Warum sollte man für die Gentherapie eine abgespeckte Version von MeCP2 verwenden und nicht das ganze Ding? Unsere ursprüngliche Studie wies auf zwei potenzielle Vorteile hin. Erstens ist die Nutzlastkapazität von AAV9-Vektoren sehr begrenzt, so dass die Verkürzung des Gens mehr Raum für das Hinzufügen anderer DNA-Bestandteile schafft, um die Menge des Proteinprodukts zu optimieren oder zu regulieren. Zweitens haben wir den Eindruck gewonnen, dass die bekannte Toxizität, die durch zu viel MeCP2 verursacht wird, bei Mini-MeCP2 weniger wahrscheinlich ist. Spätere unveröffentlichte Arbeiten im Labor von Stuart Cobb haben gezeigt, dass zu viel Mini-MeCP2 bei Mäusen ebenfalls toxisch ist, so dass, wie bei MeCP2 in voller Länge, eine übermäßige therapeutische Dosis vermieden werden muss.
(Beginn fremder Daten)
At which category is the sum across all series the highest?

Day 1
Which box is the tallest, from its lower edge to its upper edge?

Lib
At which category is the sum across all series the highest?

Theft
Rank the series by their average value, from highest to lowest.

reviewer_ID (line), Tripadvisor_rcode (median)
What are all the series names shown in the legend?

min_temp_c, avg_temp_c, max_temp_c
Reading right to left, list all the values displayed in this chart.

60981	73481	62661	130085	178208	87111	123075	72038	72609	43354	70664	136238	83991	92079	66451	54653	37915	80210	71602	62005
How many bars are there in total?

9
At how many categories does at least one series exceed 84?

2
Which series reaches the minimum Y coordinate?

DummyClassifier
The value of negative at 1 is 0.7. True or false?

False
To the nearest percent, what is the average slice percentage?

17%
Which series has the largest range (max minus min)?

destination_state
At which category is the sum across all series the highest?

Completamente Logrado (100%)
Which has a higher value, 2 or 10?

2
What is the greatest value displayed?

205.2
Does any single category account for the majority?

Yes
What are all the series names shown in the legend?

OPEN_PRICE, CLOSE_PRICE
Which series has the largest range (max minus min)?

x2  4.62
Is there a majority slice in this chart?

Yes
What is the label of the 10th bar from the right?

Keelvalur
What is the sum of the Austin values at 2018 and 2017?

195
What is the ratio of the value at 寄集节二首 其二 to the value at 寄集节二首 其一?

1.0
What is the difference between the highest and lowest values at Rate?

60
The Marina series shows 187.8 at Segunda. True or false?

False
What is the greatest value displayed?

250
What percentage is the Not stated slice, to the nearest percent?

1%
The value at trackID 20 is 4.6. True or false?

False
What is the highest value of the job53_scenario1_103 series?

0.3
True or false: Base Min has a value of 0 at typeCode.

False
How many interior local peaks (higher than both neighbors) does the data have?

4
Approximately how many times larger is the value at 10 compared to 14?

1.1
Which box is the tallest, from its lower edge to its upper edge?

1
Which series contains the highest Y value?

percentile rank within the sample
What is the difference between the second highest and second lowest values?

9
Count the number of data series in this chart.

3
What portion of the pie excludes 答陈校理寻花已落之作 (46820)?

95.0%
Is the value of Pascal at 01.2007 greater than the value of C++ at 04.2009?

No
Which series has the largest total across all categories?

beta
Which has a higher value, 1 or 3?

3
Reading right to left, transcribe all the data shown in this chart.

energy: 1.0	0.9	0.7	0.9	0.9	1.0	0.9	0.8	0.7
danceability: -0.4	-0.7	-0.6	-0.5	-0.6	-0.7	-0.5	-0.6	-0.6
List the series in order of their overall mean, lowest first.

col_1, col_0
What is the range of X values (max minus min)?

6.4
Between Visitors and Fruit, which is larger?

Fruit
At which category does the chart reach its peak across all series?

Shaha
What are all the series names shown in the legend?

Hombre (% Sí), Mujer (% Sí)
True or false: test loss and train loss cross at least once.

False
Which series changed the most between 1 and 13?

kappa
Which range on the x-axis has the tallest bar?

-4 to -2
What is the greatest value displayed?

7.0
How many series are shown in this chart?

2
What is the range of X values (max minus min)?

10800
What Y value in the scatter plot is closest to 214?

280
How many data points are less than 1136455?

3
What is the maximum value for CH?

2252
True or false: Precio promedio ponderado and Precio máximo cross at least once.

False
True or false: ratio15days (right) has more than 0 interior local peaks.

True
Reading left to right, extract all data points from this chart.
In beiden geplanten Studien werden Maßnahmen ergriffen, um sicherzustellen, dass die MeCP2-Menge in Grenzen gehalten wird. Trotz der unvermeidlichen Unwägbarkeiten besteht die begründete Hoffnung, dass Mini-MeCP2 einen klinischen Nutzen bringen kann – vorausgesetzt, es kann an genügend Nervenzellen abgegeben werden. Letzteres ist eine große Unbekannte: Ist AAV9 in der Lage, das gesamte Gehirn beim Menschen zu erreichen? Die einhellige Meinung ist, dass wir mit ziemlicher Sicherheit bald einen besseren viralen Vektor brauchen werden, und viele wissenschaftliche und industrielle Labors arbeiten hart daran, einen solchen zu finden. Positiv zu vermerken ist jedoch, dass selbst eine geringe Menge MeCP2 eine deutliche Verbesserung bei Rett-Mäusen bewirkt. Es bleibt zu hoffen, dass die Initiativen von Taysha und/oder Neurogene uns die Ermutigung geben können, nach der wir uns sehnen.